INSTRUCTIONS FOR THE TASK
Here the job is to transcribe the data exactly while omitting the images.

MATERIAL PROVIDED
==================================================
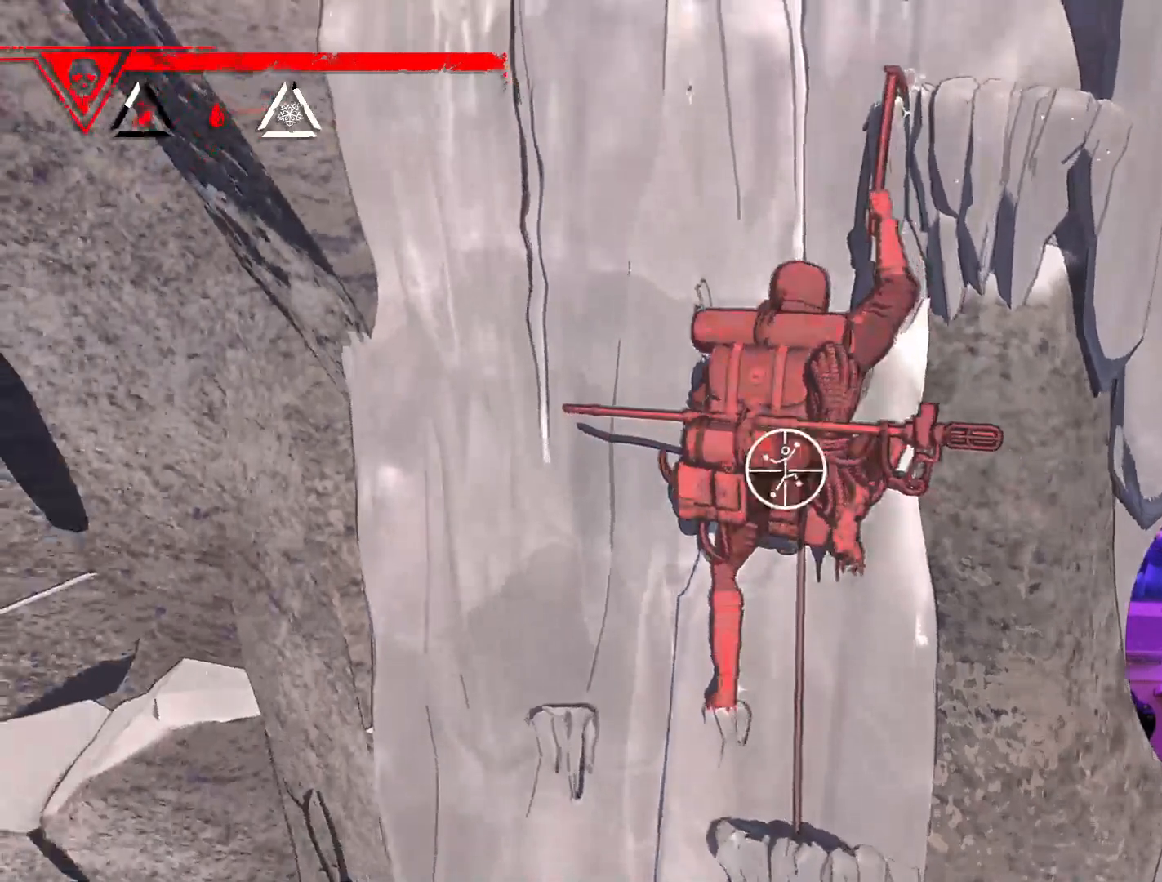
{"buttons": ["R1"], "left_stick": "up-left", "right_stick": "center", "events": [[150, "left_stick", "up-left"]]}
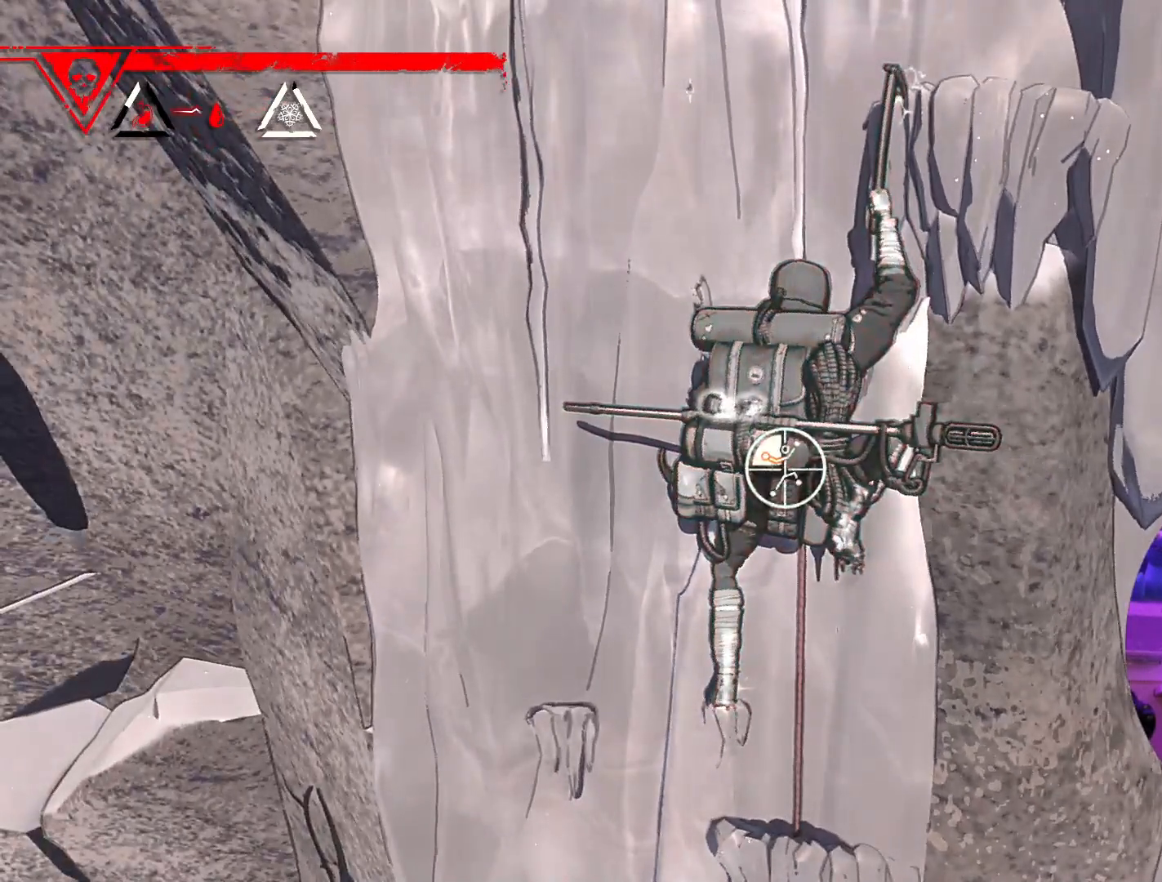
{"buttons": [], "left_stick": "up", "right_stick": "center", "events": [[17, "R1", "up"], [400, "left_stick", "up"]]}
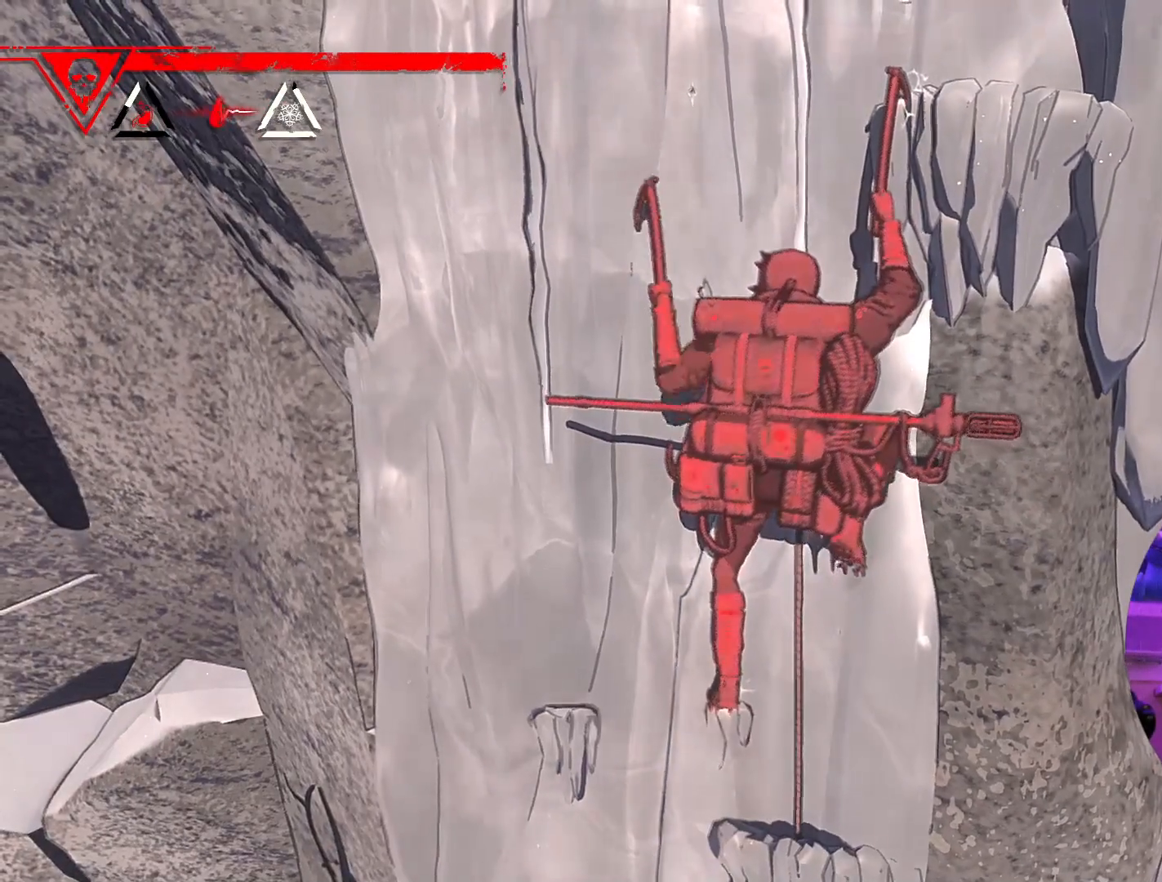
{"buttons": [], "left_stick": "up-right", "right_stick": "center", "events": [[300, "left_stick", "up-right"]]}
==================================================
RESULT OF THIS TASK
{"buttons": ["R1"], "left_stick": "up-left", "right_stick": "center", "events": [[150, "left_stick", "up-left"]]}
{"buttons": [], "left_stick": "up", "right_stick": "center", "events": [[17, "R1", "up"], [400, "left_stick", "up"]]}
{"buttons": [], "left_stick": "up-right", "right_stick": "center", "events": [[300, "left_stick", "up-right"]]}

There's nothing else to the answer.